◆ **TASK TO CARRY OUT**
Leaving out all pictures, transcribe the lines below exactly, from the first through the line containing "reg [1:0] reg_c9;".

◆ **INFORMATION**

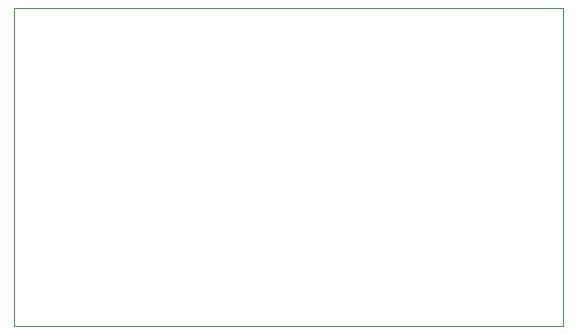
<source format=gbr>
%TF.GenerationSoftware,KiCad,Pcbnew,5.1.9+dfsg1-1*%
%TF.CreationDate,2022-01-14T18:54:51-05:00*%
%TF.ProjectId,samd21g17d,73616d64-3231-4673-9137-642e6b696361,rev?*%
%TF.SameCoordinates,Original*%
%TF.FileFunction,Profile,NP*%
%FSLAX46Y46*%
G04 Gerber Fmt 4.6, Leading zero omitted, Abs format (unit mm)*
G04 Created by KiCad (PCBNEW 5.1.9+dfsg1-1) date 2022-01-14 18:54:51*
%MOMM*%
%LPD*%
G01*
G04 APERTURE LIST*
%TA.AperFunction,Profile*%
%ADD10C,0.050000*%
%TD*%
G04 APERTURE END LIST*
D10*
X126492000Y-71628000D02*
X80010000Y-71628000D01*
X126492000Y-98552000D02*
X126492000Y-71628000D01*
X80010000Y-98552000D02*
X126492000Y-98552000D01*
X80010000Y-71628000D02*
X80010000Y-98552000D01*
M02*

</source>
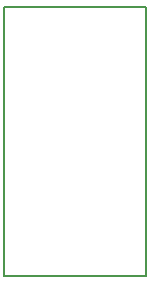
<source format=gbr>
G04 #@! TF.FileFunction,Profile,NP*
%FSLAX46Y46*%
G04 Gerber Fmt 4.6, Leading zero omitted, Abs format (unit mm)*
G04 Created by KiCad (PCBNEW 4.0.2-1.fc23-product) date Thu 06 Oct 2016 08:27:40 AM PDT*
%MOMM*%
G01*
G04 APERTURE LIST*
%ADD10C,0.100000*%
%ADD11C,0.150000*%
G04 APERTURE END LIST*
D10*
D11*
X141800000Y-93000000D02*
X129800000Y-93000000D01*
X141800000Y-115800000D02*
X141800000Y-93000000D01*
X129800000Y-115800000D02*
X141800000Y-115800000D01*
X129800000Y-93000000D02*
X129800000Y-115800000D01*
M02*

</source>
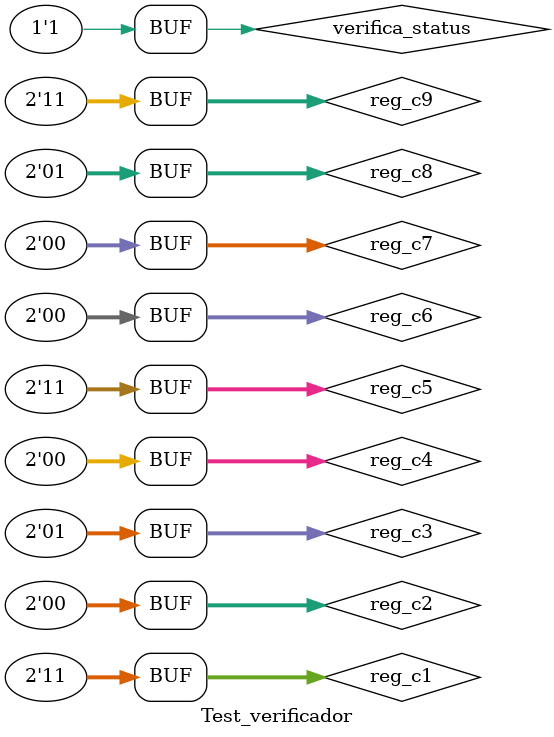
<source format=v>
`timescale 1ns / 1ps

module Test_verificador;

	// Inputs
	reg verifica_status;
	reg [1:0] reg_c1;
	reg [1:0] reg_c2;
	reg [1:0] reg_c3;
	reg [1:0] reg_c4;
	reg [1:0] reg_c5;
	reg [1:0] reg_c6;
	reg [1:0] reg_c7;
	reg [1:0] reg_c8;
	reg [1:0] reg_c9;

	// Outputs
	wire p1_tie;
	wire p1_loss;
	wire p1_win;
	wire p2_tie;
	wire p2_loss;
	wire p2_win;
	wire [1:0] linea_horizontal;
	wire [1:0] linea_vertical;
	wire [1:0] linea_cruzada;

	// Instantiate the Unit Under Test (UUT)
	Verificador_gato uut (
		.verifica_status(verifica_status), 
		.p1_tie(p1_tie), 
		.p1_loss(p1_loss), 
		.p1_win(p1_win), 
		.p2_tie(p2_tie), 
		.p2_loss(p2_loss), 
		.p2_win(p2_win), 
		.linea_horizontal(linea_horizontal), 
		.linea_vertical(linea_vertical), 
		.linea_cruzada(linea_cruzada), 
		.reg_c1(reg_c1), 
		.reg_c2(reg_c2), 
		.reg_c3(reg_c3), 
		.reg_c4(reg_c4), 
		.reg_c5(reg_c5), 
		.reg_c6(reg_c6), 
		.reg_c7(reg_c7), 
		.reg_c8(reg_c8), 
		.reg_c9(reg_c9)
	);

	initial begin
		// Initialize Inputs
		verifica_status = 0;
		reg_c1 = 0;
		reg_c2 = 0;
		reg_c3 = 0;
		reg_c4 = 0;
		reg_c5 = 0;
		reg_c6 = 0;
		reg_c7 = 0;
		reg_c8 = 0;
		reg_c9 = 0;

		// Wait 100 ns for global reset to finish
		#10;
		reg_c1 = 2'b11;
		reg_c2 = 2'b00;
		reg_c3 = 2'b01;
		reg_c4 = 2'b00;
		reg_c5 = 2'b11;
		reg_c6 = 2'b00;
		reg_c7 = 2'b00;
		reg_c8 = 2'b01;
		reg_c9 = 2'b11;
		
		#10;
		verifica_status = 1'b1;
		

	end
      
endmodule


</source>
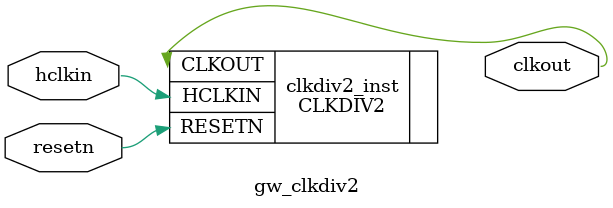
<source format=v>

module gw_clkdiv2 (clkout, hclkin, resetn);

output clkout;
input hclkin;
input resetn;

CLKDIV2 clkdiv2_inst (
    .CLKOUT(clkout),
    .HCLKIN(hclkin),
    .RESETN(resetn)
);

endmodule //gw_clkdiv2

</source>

◆ **EXERCISE SOLUTION**
<source format=gbr>
%TF.GenerationSoftware,KiCad,Pcbnew,5.1.9+dfsg1-1*%
%TF.CreationDate,2022-01-14T18:54:51-05:00*%
%TF.ProjectId,samd21g17d,73616d64-3231-4673-9137-642e6b696361,rev?*%
%TF.SameCoordinates,Original*%
%TF.FileFunction,Profile,NP*%
%FSLAX46Y46*%
G04 Gerber Fmt 4.6, Leading zero omitted, Abs format (unit mm)*
G04 Created by KiCad (PCBNEW 5.1.9+dfsg1-1) date 2022-01-14 18:54:51*
%MOMM*%
%LPD*%
G01*
G04 APERTURE LIST*
%TA.AperFunction,Profile*%
%ADD10C,0.050000*%
%TD*%
G04 APERTURE END LIST*
D10*
X126492000Y-71628000D02*
X80010000Y-71628000D01*
X126492000Y-98552000D02*
X126492000Y-71628000D01*
X80010000Y-98552000D02*
X126492000Y-98552000D01*
X80010000Y-71628000D02*
X80010000Y-98552000D01*
M02*

</source>
<source format=gbr>
G04 #@! TF.FileFunction,Profile,NP*
%FSLAX46Y46*%
G04 Gerber Fmt 4.6, Leading zero omitted, Abs format (unit mm)*
G04 Created by KiCad (PCBNEW 4.0.2-1.fc23-product) date Thu 06 Oct 2016 08:27:40 AM PDT*
%MOMM*%
G01*
G04 APERTURE LIST*
%ADD10C,0.100000*%
%ADD11C,0.150000*%
G04 APERTURE END LIST*
D10*
D11*
X141800000Y-93000000D02*
X129800000Y-93000000D01*
X141800000Y-115800000D02*
X141800000Y-93000000D01*
X129800000Y-115800000D02*
X141800000Y-115800000D01*
X129800000Y-93000000D02*
X129800000Y-115800000D01*
M02*

</source>
<source format=v>
`timescale 1ns / 1ps

module Test_verificador;

	// Inputs
	reg verifica_status;
	reg [1:0] reg_c1;
	reg [1:0] reg_c2;
	reg [1:0] reg_c3;
	reg [1:0] reg_c4;
	reg [1:0] reg_c5;
	reg [1:0] reg_c6;
	reg [1:0] reg_c7;
	reg [1:0] reg_c8;
	reg [1:0] reg_c9;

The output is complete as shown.